Exercise requirements: In this exercise, the entries below are to be transcribed exactly, line by line.

Information supplied:
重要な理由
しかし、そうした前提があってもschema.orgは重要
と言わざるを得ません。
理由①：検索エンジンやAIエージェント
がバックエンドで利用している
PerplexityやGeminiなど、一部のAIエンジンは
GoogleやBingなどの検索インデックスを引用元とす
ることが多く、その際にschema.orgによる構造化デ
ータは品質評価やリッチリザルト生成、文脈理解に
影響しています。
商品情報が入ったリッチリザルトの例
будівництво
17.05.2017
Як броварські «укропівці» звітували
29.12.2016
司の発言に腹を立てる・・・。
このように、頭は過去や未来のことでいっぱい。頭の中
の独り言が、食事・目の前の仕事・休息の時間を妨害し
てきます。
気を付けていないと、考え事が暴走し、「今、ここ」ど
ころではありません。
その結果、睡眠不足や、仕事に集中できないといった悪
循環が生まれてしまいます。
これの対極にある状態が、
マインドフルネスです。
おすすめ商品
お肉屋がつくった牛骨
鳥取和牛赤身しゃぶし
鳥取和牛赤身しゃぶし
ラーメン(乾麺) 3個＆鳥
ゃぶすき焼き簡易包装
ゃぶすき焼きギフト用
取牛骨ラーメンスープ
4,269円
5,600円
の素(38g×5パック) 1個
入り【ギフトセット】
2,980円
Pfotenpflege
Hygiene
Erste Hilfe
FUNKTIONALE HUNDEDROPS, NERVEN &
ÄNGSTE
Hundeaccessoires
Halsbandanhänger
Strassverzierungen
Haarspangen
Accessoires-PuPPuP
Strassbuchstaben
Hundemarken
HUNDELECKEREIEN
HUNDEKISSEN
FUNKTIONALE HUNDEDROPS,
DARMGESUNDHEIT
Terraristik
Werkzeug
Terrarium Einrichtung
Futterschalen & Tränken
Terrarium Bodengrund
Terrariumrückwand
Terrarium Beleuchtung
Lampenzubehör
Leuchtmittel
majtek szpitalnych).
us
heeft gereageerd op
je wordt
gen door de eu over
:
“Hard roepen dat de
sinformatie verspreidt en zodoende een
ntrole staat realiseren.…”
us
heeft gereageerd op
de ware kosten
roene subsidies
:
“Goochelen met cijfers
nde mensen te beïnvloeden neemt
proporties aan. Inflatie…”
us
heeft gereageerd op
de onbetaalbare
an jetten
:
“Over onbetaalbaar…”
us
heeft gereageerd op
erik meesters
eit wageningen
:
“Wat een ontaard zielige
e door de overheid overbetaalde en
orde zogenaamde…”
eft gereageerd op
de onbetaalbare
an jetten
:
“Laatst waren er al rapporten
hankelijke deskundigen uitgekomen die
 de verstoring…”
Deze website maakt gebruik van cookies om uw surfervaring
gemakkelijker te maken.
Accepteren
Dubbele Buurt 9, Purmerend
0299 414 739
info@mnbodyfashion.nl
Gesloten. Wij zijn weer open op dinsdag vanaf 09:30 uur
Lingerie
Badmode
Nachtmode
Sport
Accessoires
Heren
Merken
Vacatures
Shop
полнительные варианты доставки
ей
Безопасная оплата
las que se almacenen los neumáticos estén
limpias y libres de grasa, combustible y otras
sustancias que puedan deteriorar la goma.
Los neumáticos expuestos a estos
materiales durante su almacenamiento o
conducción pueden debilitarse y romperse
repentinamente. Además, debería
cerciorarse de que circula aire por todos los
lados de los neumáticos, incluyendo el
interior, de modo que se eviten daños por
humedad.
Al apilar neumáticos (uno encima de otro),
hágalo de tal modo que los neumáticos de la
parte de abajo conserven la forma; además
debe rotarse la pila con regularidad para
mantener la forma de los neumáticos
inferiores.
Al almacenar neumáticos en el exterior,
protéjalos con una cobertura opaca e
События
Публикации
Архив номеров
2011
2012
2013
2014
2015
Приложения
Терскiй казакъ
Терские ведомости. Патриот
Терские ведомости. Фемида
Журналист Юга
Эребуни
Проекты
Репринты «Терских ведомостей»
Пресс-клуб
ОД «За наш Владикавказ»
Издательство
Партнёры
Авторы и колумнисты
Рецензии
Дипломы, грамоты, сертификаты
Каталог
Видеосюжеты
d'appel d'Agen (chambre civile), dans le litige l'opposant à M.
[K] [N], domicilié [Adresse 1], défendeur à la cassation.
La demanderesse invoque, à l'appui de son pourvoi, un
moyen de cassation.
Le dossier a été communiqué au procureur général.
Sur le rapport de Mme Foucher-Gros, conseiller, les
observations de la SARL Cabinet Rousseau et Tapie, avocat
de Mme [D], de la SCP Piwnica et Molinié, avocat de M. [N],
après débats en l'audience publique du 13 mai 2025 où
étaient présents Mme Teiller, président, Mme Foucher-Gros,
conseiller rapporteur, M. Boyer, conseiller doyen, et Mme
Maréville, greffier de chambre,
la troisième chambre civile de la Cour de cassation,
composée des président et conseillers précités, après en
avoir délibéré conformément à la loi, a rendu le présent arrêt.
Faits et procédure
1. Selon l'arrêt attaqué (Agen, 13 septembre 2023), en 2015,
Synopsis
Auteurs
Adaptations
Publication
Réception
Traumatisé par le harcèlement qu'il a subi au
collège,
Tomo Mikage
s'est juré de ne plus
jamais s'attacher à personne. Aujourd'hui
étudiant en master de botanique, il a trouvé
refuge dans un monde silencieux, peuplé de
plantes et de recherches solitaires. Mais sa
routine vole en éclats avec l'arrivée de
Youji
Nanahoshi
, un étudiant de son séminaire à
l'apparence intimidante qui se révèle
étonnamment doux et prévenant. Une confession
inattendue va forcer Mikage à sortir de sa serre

Your response:
重要な理由
しかし、そうした前提があってもschema.orgは重要
と言わざるを得ません。
理由①：検索エンジンやAIエージェント
がバックエンドで利用している
PerplexityやGeminiなど、一部のAIエンジンは
GoogleやBingなどの検索インデックスを引用元とす
ることが多く、その際にschema.orgによる構造化デ
ータは品質評価やリッチリザルト生成、文脈理解に
影響しています。
商品情報が入ったリッチリザルトの例
будівництво
17.05.2017
Як броварські «укропівці» звітували
29.12.2016
司の発言に腹を立てる・・・。
このように、頭は過去や未来のことでいっぱい。頭の中
の独り言が、食事・目の前の仕事・休息の時間を妨害し
てきます。
気を付けていないと、考え事が暴走し、「今、ここ」ど
ころではありません。
その結果、睡眠不足や、仕事に集中できないといった悪
循環が生まれてしまいます。
これの対極にある状態が、
マインドフルネスです。
おすすめ商品
お肉屋がつくった牛骨
鳥取和牛赤身しゃぶし
鳥取和牛赤身しゃぶし
ラーメン(乾麺) 3個＆鳥
ゃぶすき焼き簡易包装
ゃぶすき焼きギフト用
取牛骨ラーメンスープ
4,269円
5,600円
の素(38g×5パック) 1個
入り【ギフトセット】
2,980円
Pfotenpflege
Hygiene
Erste Hilfe
FUNKTIONALE HUNDEDROPS, NERVEN &
ÄNGSTE
Hundeaccessoires
Halsbandanhänger
Strassverzierungen
Haarspangen
Accessoires-PuPPuP
Strassbuchstaben
Hundemarken
HUNDELECKEREIEN
HUNDEKISSEN
FUNKTIONALE HUNDEDROPS,
DARMGESUNDHEIT
Terraristik
Werkzeug
Terrarium Einrichtung
Futterschalen & Tränken
Terrarium Bodengrund
Terrariumrückwand
Terrarium Beleuchtung
Lampenzubehör
Leuchtmittel
majtek szpitalnych).
us
heeft gereageerd op
je wordt
gen door de eu over
:
“Hard roepen dat de
sinformatie verspreidt en zodoende een
ntrole staat realiseren.…”
us
heeft gereageerd op
de ware kosten
roene subsidies
:
“Goochelen met cijfers
nde mensen te beïnvloeden neemt
proporties aan. Inflatie…”
us
heeft gereageerd op
de onbetaalbare
an jetten
:
“Over onbetaalbaar…”
us
heeft gereageerd op
erik meesters
eit wageningen
:
“Wat een ontaard zielige
e door de overheid overbetaalde en
orde zogenaamde…”
eft gereageerd op
de onbetaalbare
an jetten
:
“Laatst waren er al rapporten
hankelijke deskundigen uitgekomen die
 de verstoring…”
Deze website maakt gebruik van cookies om uw surfervaring
gemakkelijker te maken.
Accepteren
Dubbele Buurt 9, Purmerend
0299 414 739
info@mnbodyfashion.nl
Gesloten. Wij zijn weer open op dinsdag vanaf 09:30 uur
Lingerie
Badmode
Nachtmode
Sport
Accessoires
Heren
Merken
Vacatures
Shop
полнительные варианты доставки
ей
Безопасная оплата
las que se almacenen los neumáticos estén
limpias y libres de grasa, combustible y otras
sustancias que puedan deteriorar la goma.
Los neumáticos expuestos a estos
materiales durante su almacenamiento o
conducción pueden debilitarse y romperse
repentinamente. Además, debería
cerciorarse de que circula aire por todos los
lados de los neumáticos, incluyendo el
interior, de modo que se eviten daños por
humedad.
Al apilar neumáticos (uno encima de otro),
hágalo de tal modo que los neumáticos de la
parte de abajo conserven la forma; además
debe rotarse la pila con regularidad para
mantener la forma de los neumáticos
inferiores.
Al almacenar neumáticos en el exterior,
protéjalos con una cobertura opaca e
События
Публикации
Архив номеров
2011
2012
2013
2014
2015
Приложения
Терскiй казакъ
Терские ведомости. Патриот
Терские ведомости. Фемида
Журналист Юга
Эребуни
Проекты
Репринты «Терских ведомостей»
Пресс-клуб
ОД «За наш Владикавказ»
Издательство
Партнёры
Авторы и колумнисты
Рецензии
Дипломы, грамоты, сертификаты
Каталог
Видеосюжеты
d'appel d'Agen (chambre civile), dans le litige l'opposant à M.
[K] [N], domicilié [Adresse 1], défendeur à la cassation.
La demanderesse invoque, à l'appui de son pourvoi, un
moyen de cassation.
Le dossier a été communiqué au procureur général.
Sur le rapport de Mme Foucher-Gros, conseiller, les
observations de la SARL Cabinet Rousseau et Tapie, avocat
de Mme [D], de la SCP Piwnica et Molinié, avocat de M. [N],
après débats en l'audience publique du 13 mai 2025 où
étaient présents Mme Teiller, président, Mme Foucher-Gros,
conseiller rapporteur, M. Boyer, conseiller doyen, et Mme
Maréville, greffier de chambre,
la troisième chambre civile de la Cour de cassation,
composée des président et conseillers précités, après en
avoir délibéré conformément à la loi, a rendu le présent arrêt.
Faits et procédure
1. Selon l'arrêt attaqué (Agen, 13 septembre 2023), en 2015,
Synopsis
Auteurs
Adaptations
Publication
Réception
Traumatisé par le harcèlement qu'il a subi au
collège,
Tomo Mikage
s'est juré de ne plus
jamais s'attacher à personne. Aujourd'hui
étudiant en master de botanique, il a trouvé
refuge dans un monde silencieux, peuplé de
plantes et de recherches solitaires. Mais sa
routine vole en éclats avec l'arrivée de
Youji
Nanahoshi
, un étudiant de son séminaire à
l'apparence intimidante qui se révèle
étonnamment doux et prévenant. Une confession
inattendue va forcer Mikage à sortir de sa serre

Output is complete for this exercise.